**TASK DIRECTIONS**
Recast the lines of data that begin at the line containing "right elbow: (225, 172, 8)" and end with the line containing "left hip: (475, 196, -7)" as a JSON list of strings, one string per line, omitting any blank lines.

**Joint position lists**

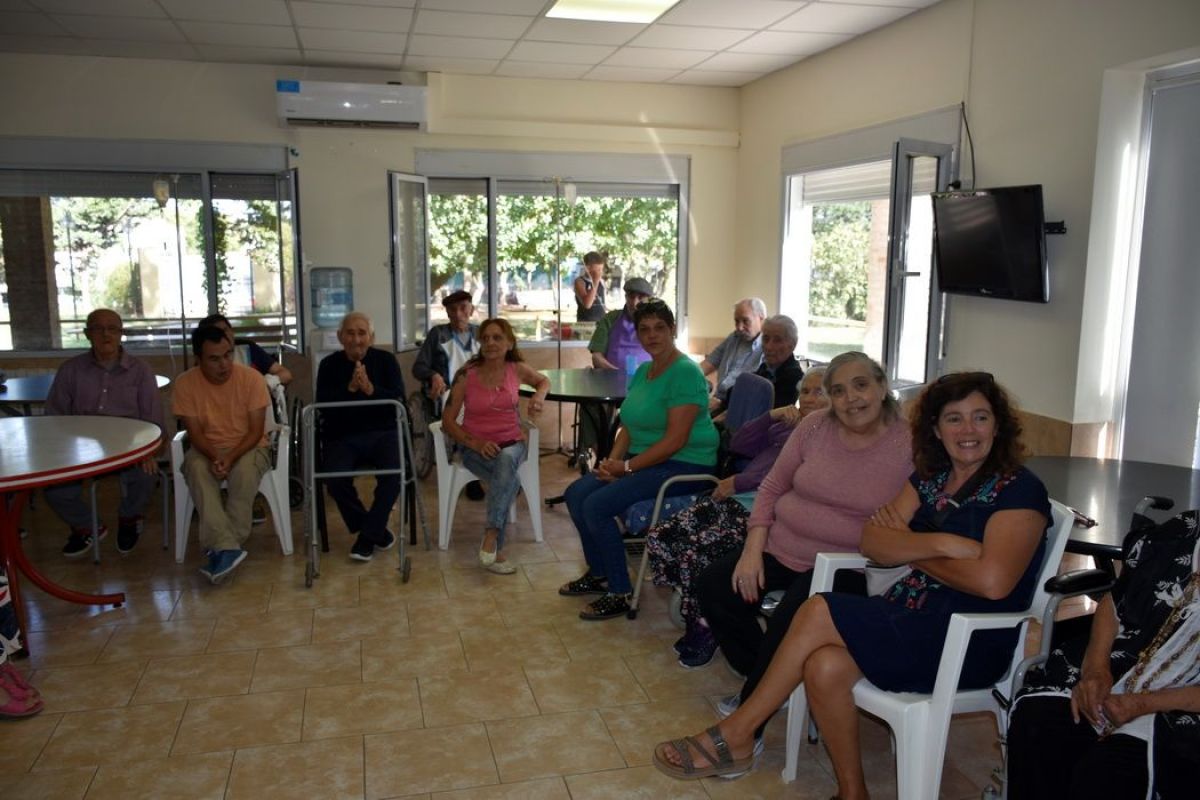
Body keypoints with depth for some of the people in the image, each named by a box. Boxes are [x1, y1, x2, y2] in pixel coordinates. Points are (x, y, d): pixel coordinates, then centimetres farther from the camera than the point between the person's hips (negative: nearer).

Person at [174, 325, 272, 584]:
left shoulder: (251, 378, -12)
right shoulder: (185, 383, -8)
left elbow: (256, 430, -11)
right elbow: (194, 432, -7)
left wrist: (231, 458, -27)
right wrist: (214, 457, -27)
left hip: (247, 448, -1)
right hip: (207, 450, 2)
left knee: (245, 469, -36)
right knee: (196, 467, -33)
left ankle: (220, 549, -29)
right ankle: (228, 547, -42)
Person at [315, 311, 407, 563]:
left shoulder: (386, 360, 6)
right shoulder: (329, 365, 7)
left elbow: (399, 400, -5)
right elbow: (323, 405, -5)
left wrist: (371, 389, -22)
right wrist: (349, 388, -19)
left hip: (382, 432, 0)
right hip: (341, 437, 1)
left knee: (394, 472, -30)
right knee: (335, 478, -28)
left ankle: (368, 535, -9)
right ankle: (377, 530, -4)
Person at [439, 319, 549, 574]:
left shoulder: (517, 369, -1)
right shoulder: (467, 375, -8)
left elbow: (544, 381, 23)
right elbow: (448, 422, -4)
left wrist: (539, 397, 0)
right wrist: (474, 443, -19)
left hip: (512, 442, 2)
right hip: (476, 446, -2)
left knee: (507, 460, -37)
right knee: (510, 478, -33)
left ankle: (491, 536, -39)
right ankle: (496, 551, -29)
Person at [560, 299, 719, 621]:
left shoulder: (685, 372, -16)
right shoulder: (643, 371, 12)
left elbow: (676, 440, -22)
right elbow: (629, 425, 14)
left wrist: (627, 467, -18)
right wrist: (612, 460, -5)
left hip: (683, 465, -9)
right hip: (644, 458, 9)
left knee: (597, 505, -21)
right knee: (576, 494, 1)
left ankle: (620, 593, -6)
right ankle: (598, 573, 17)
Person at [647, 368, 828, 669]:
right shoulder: (785, 426, 26)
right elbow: (740, 444, 20)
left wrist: (739, 482, -9)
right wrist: (772, 415, 8)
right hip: (737, 501, 8)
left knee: (695, 552, -26)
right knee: (660, 537, -10)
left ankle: (704, 628, -1)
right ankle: (697, 613, 7)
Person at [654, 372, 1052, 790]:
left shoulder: (1019, 489, -6)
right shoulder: (929, 480, 12)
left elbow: (993, 581, -21)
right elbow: (872, 542, -2)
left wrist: (910, 549, -7)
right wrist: (941, 543, -19)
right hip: (911, 618, 6)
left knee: (819, 612, -21)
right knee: (824, 668, -23)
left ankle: (736, 735, -9)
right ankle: (851, 791, -5)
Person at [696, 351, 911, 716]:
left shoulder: (909, 446, -9)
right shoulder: (815, 427, 3)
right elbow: (772, 487, 7)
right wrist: (752, 549, -3)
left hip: (844, 564, -5)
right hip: (779, 549, 5)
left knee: (790, 620, -29)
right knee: (714, 586, -12)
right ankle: (766, 680, 10)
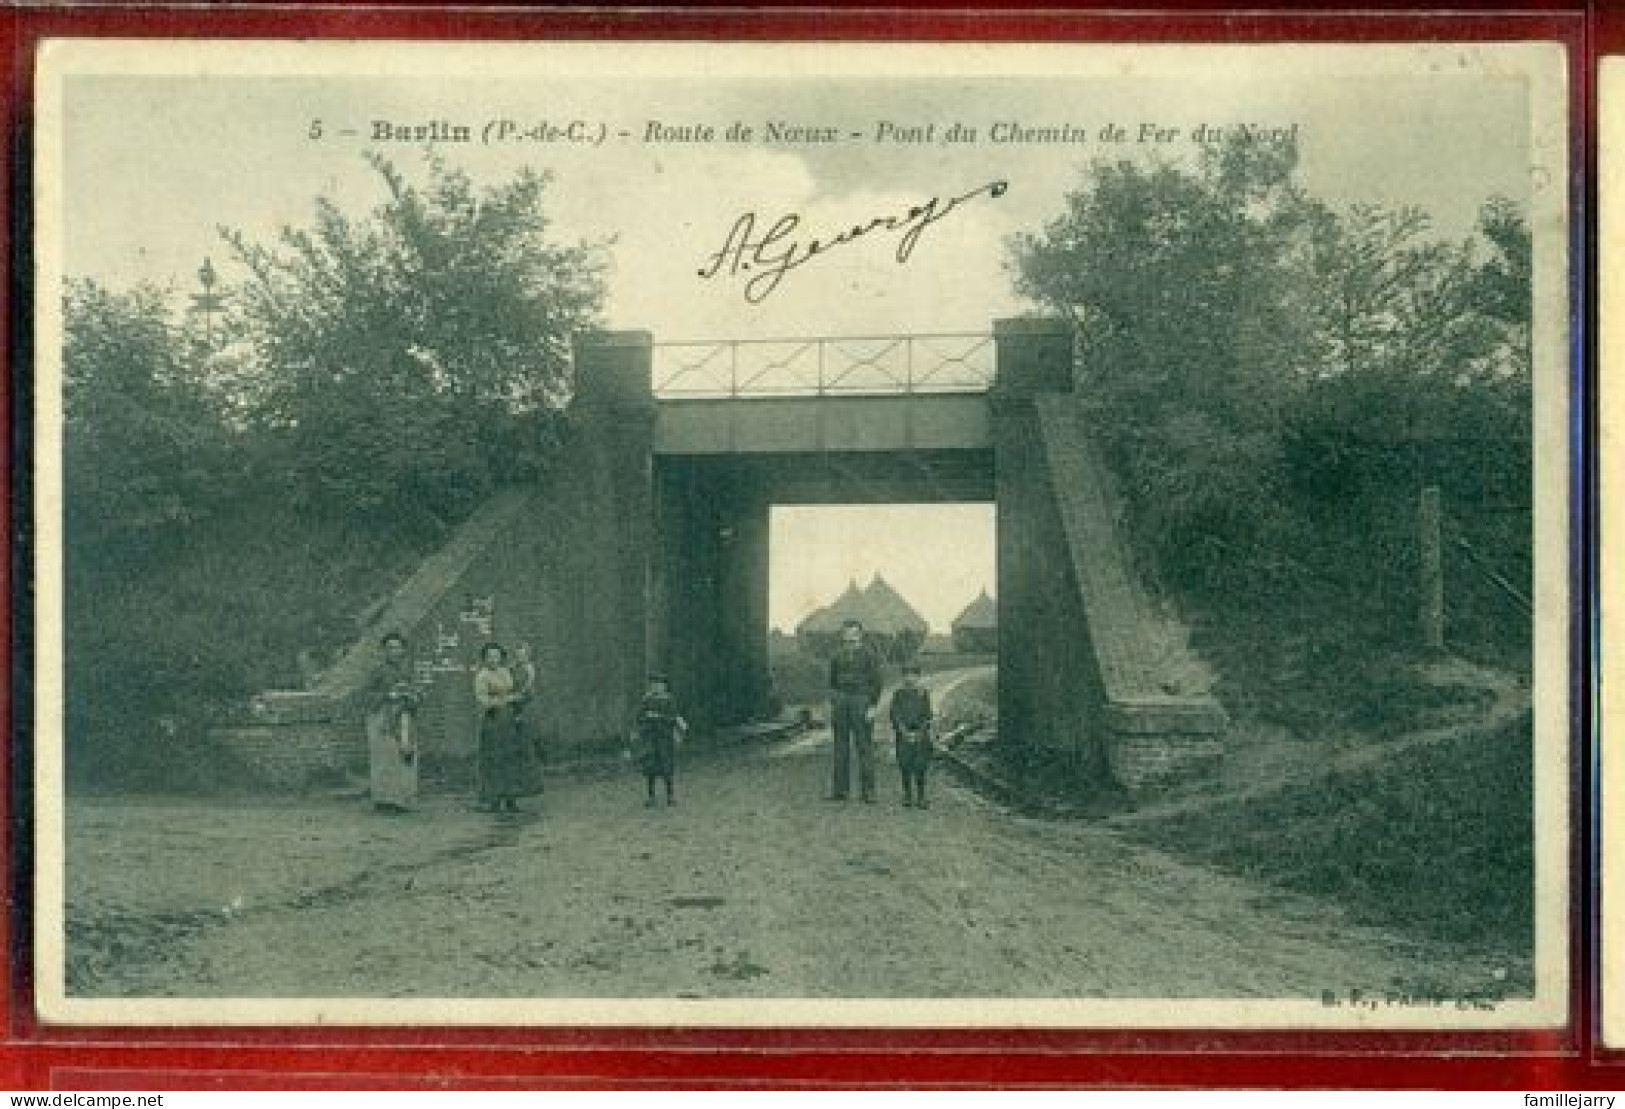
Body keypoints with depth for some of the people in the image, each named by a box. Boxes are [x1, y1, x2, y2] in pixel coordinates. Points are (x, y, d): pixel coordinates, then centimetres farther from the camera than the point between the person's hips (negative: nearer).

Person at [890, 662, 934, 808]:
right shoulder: (898, 693, 4)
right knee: (905, 766, 0)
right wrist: (904, 732, -10)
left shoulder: (924, 693, 5)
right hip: (903, 734, 0)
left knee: (920, 766, -4)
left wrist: (919, 733, -7)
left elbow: (927, 714, 4)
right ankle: (907, 796, 7)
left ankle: (921, 798, 0)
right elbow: (895, 714, 1)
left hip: (920, 734, 0)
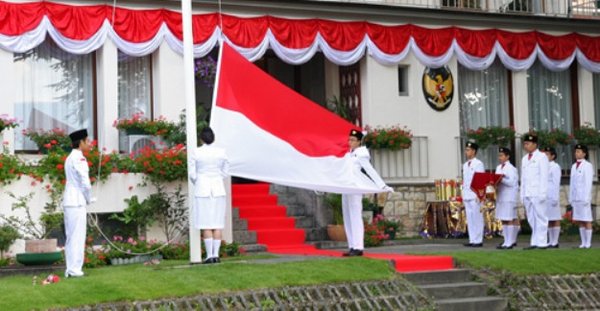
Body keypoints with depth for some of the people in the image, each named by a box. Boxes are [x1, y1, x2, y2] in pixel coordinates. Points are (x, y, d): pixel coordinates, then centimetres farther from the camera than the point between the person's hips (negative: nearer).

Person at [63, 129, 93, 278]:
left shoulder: (70, 158, 17)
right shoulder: (79, 158, -13)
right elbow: (85, 182, -17)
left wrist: (87, 198, 14)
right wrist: (89, 199, -2)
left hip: (69, 200, 9)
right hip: (77, 201, -9)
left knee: (70, 236, 10)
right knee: (77, 236, -7)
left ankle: (70, 269, 11)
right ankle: (74, 269, -8)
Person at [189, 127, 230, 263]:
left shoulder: (196, 153, -5)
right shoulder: (221, 152, 1)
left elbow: (192, 174, -3)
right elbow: (225, 172, 8)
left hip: (202, 190, -2)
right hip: (218, 189, 2)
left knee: (206, 225, -1)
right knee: (218, 224, 5)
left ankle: (209, 255, -5)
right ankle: (216, 254, 3)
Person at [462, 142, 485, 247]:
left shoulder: (478, 164, -5)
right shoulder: (465, 165, 17)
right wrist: (463, 195, 15)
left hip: (475, 196, -7)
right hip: (467, 195, 7)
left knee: (477, 218, -5)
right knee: (469, 219, 7)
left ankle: (478, 240, -3)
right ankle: (472, 240, 9)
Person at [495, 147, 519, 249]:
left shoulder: (511, 168, -8)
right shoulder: (498, 168, 16)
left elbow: (512, 182, -15)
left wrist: (501, 179, -22)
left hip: (509, 197, -8)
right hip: (501, 196, 8)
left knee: (509, 220, -8)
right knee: (503, 220, 10)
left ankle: (509, 242, -8)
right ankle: (507, 240, 18)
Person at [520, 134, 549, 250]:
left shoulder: (541, 157, -1)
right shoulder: (524, 158, 20)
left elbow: (544, 177, -7)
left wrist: (543, 193, -14)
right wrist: (522, 194, 13)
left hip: (537, 193, -7)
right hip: (527, 193, 7)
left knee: (540, 217, -5)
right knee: (531, 219, 5)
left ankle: (542, 242, -5)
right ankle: (534, 242, 7)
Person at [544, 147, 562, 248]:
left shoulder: (555, 167, -5)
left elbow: (556, 183, -10)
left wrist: (555, 198, -15)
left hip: (552, 196, -7)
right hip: (544, 197, 7)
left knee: (555, 219, -3)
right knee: (548, 220, 8)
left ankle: (555, 242, -2)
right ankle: (550, 241, 12)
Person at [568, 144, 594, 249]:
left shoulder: (588, 166, -7)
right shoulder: (574, 166, 14)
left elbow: (589, 182, -12)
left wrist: (586, 198, -17)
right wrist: (570, 198, 12)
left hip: (584, 197, -7)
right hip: (576, 197, 7)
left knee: (587, 220, -3)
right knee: (580, 220, 6)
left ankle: (588, 243, 0)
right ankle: (583, 242, 9)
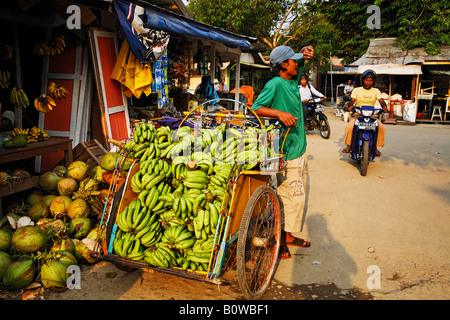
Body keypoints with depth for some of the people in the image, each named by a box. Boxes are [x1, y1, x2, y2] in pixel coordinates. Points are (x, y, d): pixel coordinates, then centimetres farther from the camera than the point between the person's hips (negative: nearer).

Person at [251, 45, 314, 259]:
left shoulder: (293, 79, 9)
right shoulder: (275, 84, -15)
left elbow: (300, 62, 25)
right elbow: (255, 109, -21)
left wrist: (305, 52, 3)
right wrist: (279, 113, -33)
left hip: (300, 150, 9)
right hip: (287, 154, -9)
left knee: (298, 196, 16)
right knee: (291, 197, -5)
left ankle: (289, 235, 29)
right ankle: (279, 241, 10)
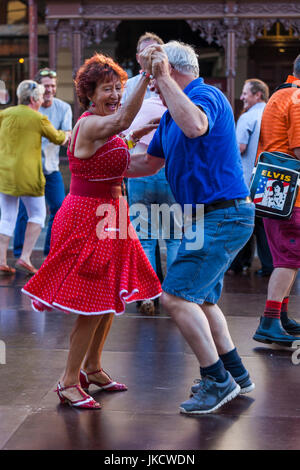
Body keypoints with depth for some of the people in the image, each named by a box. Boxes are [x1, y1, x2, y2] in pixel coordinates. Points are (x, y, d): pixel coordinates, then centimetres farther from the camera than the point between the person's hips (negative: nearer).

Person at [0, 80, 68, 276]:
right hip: (27, 175, -4)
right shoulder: (39, 119, -6)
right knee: (38, 214, 11)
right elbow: (57, 138, 8)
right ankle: (25, 258, 1)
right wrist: (65, 135, 29)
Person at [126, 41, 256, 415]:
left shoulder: (207, 95, -15)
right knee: (200, 299, 19)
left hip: (221, 218, -11)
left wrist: (162, 76, -32)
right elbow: (149, 163, 25)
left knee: (176, 297, -12)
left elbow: (194, 126, -40)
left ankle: (217, 380, -3)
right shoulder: (171, 113, 15)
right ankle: (236, 375, 31)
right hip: (207, 218, 11)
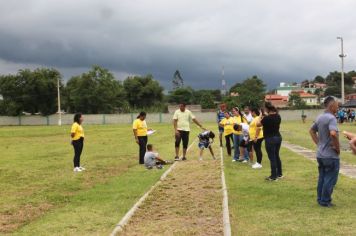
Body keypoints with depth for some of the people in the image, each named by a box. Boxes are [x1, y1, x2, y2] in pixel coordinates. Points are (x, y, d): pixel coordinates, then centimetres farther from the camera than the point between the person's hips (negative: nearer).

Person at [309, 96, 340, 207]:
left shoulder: (320, 117, 8)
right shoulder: (331, 118, -20)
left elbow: (311, 131, 21)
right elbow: (333, 134, -35)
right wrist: (338, 148, -21)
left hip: (320, 154, 8)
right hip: (331, 155, -8)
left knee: (322, 178, 17)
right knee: (330, 179, 3)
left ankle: (320, 199, 24)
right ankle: (325, 201, 9)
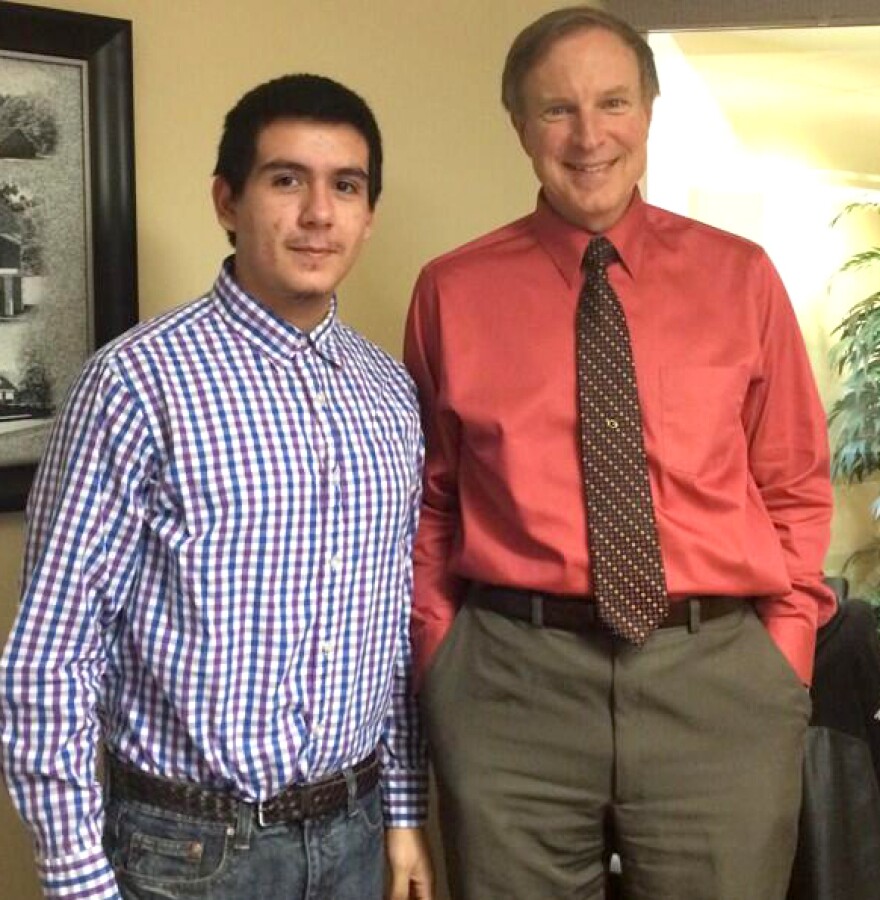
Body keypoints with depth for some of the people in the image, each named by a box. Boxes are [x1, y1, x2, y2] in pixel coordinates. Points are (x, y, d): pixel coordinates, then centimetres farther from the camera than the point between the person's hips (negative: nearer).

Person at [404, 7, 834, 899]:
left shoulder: (740, 276, 4)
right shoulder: (453, 290, 2)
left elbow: (796, 489, 8)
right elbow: (427, 499, 9)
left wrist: (783, 653, -1)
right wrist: (441, 654, 0)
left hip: (720, 678, 1)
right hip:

**REPLY TO THE EXERCISE**
[
  "right elbow: (225, 172, 8)",
  "left hip: (202, 190, -2)",
  "right hip: (218, 189, 2)",
  "left knee: (206, 225, -1)",
  "right knee: (218, 224, 5)",
  "left ankle: (209, 255, -5)",
  "right ankle: (216, 254, 3)",
  "Person at [462, 142, 485, 247]:",
  "left shoulder: (478, 164, -5)",
  "right shoulder: (465, 165, 17)",
  "right wrist: (463, 195, 15)",
  "left hip: (475, 196, -7)"
]